Old Busker Coffee Liqueur

It rains a lot in the Pacific Northwest, but it pours coffee. I like my coffee sweet and funky - think mocha with Mexican spices or a goat milk latte. Matt, Renaissance Man that he is, is more of a purist, ordering simple lattes and endlessly extolling the skill of a given barista. He brings the same hyper-critical palate to coffee that we both employ when evaluating our spirits. It seemed natural to make a coffee liqueur and build upon this drink with such a strong regional identity. Here’s how Old Busker came about -

Kelly Andrews, distillery cofounder, grew up drinking coffee his dad, Jack, brewed from beans roasted on the stovetop. Jack went on to found a small commercial roastery called Busker Beans. Once the distillery opened, Kelly and Jack got together and created the base “coffee+sugary-goodness” recipe to which our spirit is added to make the Old Busker Coffee Liqueur. A batch of coffee liqueur requires huge amounts of coffee-base. We approached Woods Coffee and asked if they could create it using Jack’s recipe. They agreed. Our neutral wheat spirit (from Whatcom County wheat) and purified water are added to the coffee base to hit a bottling strength of 30% ABV. The coffee base is sweet, but the final product has a higher alcohol level than some of the other coffee liqueurs out there. This keeps it from being cloyingly sweet and lets the pure coffee notes shine through.

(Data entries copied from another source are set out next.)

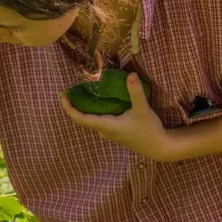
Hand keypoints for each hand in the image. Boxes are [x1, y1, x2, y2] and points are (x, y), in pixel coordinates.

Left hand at [61, 73, 176, 160]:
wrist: (158, 147)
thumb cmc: (149, 130)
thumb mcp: (143, 110)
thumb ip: (136, 92)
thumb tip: (130, 74)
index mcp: (106, 126)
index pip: (80, 119)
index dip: (69, 108)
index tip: (63, 96)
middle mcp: (104, 130)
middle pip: (83, 118)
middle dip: (76, 104)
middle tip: (72, 88)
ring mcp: (108, 132)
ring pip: (91, 119)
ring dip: (85, 107)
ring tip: (83, 91)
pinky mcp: (114, 131)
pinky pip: (98, 120)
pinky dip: (95, 110)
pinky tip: (100, 99)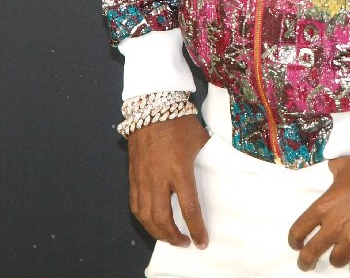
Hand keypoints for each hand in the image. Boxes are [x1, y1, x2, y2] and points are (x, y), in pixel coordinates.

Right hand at [127, 114, 210, 247]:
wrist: (152, 106)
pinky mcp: (132, 175)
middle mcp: (158, 178)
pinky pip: (135, 204)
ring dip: (156, 232)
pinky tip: (151, 222)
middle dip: (173, 236)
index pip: (188, 208)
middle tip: (184, 243)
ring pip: (144, 216)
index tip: (202, 242)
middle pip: (162, 219)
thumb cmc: (180, 122)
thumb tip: (217, 172)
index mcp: (179, 170)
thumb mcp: (200, 140)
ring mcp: (143, 178)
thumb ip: (206, 160)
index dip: (196, 228)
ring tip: (168, 237)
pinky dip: (143, 218)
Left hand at [288, 155, 349, 271]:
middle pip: (310, 254)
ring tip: (342, 252)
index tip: (296, 244)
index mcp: (324, 207)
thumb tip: (331, 170)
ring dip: (338, 257)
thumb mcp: (345, 163)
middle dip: (306, 261)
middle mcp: (334, 227)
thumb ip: (333, 170)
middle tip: (307, 263)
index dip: (294, 241)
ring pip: (336, 261)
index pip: (298, 231)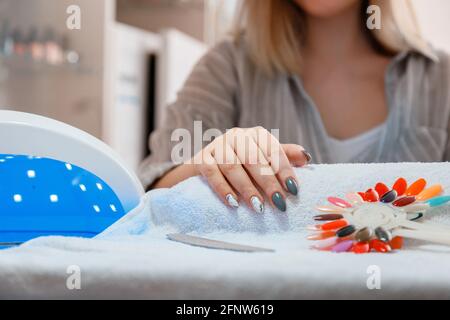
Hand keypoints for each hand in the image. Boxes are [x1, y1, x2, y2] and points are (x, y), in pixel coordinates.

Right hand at [188, 127, 310, 212]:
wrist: (207, 166)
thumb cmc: (243, 164)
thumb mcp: (264, 158)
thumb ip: (284, 156)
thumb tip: (307, 158)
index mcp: (256, 134)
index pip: (272, 149)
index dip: (284, 169)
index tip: (293, 189)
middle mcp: (236, 136)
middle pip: (253, 158)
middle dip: (268, 182)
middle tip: (279, 203)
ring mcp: (217, 146)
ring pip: (232, 166)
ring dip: (246, 188)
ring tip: (258, 207)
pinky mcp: (202, 159)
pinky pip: (213, 173)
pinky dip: (223, 189)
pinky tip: (234, 203)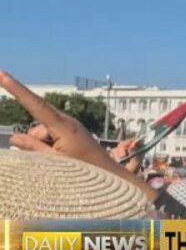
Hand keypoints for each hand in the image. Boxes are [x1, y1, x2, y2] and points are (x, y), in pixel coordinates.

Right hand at [0, 70, 155, 199]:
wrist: (110, 175)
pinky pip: (51, 136)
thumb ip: (34, 149)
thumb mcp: (56, 162)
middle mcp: (67, 122)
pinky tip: (64, 159)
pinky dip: (50, 146)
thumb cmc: (86, 170)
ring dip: (43, 146)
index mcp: (63, 126)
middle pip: (37, 123)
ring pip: (42, 132)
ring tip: (62, 162)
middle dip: (35, 140)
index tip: (2, 74)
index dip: (16, 89)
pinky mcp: (72, 132)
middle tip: (53, 157)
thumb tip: (14, 138)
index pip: (35, 104)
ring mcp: (70, 126)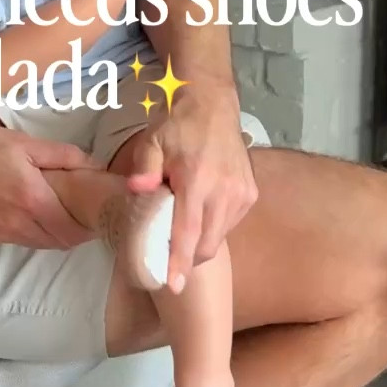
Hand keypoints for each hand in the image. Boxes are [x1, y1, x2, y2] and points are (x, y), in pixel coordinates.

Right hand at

In the Andrews’ family, son and dad are both mandolin players. Jack has done some stints busking around town and at the Farmers’ Market. Playing for the public, not for the donations. Playing in the spirit of sharing his passion for his music. That’s why it’s called “Old Busker” - it’s a blending of family, passions for beverages and music, love of working together, and a desire to share something that makes us happy. And it fits in perfectly with the slow-craft mindset that guides our distillery.
Long live slow-craft and long live busking.